*WORK ORDER*: Below are some entries; set them all down exactly.
BEGIN
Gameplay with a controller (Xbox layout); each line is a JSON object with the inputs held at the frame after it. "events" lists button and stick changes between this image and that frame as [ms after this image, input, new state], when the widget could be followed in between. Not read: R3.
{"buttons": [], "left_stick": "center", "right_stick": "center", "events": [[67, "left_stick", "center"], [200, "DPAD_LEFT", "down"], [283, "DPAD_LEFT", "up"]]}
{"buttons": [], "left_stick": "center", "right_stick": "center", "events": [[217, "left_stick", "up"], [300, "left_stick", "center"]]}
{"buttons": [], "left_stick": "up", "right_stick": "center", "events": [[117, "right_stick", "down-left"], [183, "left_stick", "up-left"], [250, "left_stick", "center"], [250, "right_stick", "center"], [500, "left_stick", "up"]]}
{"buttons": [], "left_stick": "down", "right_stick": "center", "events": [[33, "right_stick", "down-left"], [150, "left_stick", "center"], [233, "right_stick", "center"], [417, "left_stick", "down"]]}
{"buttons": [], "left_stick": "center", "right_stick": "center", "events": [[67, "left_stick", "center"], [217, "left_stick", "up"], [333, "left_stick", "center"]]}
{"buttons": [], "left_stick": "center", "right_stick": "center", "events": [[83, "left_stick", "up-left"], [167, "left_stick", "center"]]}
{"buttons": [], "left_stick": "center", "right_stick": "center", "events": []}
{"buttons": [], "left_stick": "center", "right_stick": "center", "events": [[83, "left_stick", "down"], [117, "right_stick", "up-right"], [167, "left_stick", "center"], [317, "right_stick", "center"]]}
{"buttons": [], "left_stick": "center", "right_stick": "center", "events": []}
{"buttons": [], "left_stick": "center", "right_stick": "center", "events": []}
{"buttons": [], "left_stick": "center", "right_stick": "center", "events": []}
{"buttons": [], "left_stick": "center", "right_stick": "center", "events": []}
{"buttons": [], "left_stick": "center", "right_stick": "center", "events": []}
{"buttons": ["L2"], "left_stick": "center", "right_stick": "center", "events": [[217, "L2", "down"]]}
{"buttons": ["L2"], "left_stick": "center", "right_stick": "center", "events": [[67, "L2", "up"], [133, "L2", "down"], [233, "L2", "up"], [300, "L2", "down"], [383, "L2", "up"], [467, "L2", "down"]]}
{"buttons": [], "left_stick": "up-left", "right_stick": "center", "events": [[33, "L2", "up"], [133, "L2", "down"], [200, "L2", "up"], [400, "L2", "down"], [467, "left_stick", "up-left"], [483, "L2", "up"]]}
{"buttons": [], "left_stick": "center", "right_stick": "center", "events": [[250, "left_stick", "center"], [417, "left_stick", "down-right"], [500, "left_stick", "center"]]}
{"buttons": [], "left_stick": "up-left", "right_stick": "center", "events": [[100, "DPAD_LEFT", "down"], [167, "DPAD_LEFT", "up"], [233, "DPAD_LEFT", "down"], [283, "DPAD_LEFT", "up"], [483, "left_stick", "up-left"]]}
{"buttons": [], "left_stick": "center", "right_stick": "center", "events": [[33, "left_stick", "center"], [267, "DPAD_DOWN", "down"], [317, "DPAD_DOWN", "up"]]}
END
*ANSWER*:
Gameplay with a controller (Xbox layout); each line is a JSON object with the inputs held at the frame after it. "events" lists button and stick changes between this image and that frame as [ms after this image, input, new state], when the widget could be followed in between. Not read: R3.
{"buttons": [], "left_stick": "center", "right_stick": "center", "events": [[67, "left_stick", "center"], [200, "DPAD_LEFT", "down"], [283, "DPAD_LEFT", "up"]]}
{"buttons": [], "left_stick": "center", "right_stick": "center", "events": [[217, "left_stick", "up"], [300, "left_stick", "center"]]}
{"buttons": [], "left_stick": "up", "right_stick": "center", "events": [[117, "right_stick", "down-left"], [183, "left_stick", "up-left"], [250, "left_stick", "center"], [250, "right_stick", "center"], [500, "left_stick", "up"]]}
{"buttons": [], "left_stick": "down", "right_stick": "center", "events": [[33, "right_stick", "down-left"], [150, "left_stick", "center"], [233, "right_stick", "center"], [417, "left_stick", "down"]]}
{"buttons": [], "left_stick": "center", "right_stick": "center", "events": [[67, "left_stick", "center"], [217, "left_stick", "up"], [333, "left_stick", "center"]]}
{"buttons": [], "left_stick": "center", "right_stick": "center", "events": [[83, "left_stick", "up-left"], [167, "left_stick", "center"]]}
{"buttons": [], "left_stick": "center", "right_stick": "center", "events": []}
{"buttons": [], "left_stick": "center", "right_stick": "center", "events": [[83, "left_stick", "down"], [117, "right_stick", "up-right"], [167, "left_stick", "center"], [317, "right_stick", "center"]]}
{"buttons": [], "left_stick": "center", "right_stick": "center", "events": []}
{"buttons": [], "left_stick": "center", "right_stick": "center", "events": []}
{"buttons": [], "left_stick": "center", "right_stick": "center", "events": []}
{"buttons": [], "left_stick": "center", "right_stick": "center", "events": []}
{"buttons": [], "left_stick": "center", "right_stick": "center", "events": []}
{"buttons": ["L2"], "left_stick": "center", "right_stick": "center", "events": [[217, "L2", "down"]]}
{"buttons": ["L2"], "left_stick": "center", "right_stick": "center", "events": [[67, "L2", "up"], [133, "L2", "down"], [233, "L2", "up"], [300, "L2", "down"], [383, "L2", "up"], [467, "L2", "down"]]}
{"buttons": [], "left_stick": "up-left", "right_stick": "center", "events": [[33, "L2", "up"], [133, "L2", "down"], [200, "L2", "up"], [400, "L2", "down"], [467, "left_stick", "up-left"], [483, "L2", "up"]]}
{"buttons": [], "left_stick": "center", "right_stick": "center", "events": [[250, "left_stick", "center"], [417, "left_stick", "down-right"], [500, "left_stick", "center"]]}
{"buttons": [], "left_stick": "up-left", "right_stick": "center", "events": [[100, "DPAD_LEFT", "down"], [167, "DPAD_LEFT", "up"], [233, "DPAD_LEFT", "down"], [283, "DPAD_LEFT", "up"], [483, "left_stick", "up-left"]]}
{"buttons": [], "left_stick": "center", "right_stick": "center", "events": [[33, "left_stick", "center"], [267, "DPAD_DOWN", "down"], [317, "DPAD_DOWN", "up"]]}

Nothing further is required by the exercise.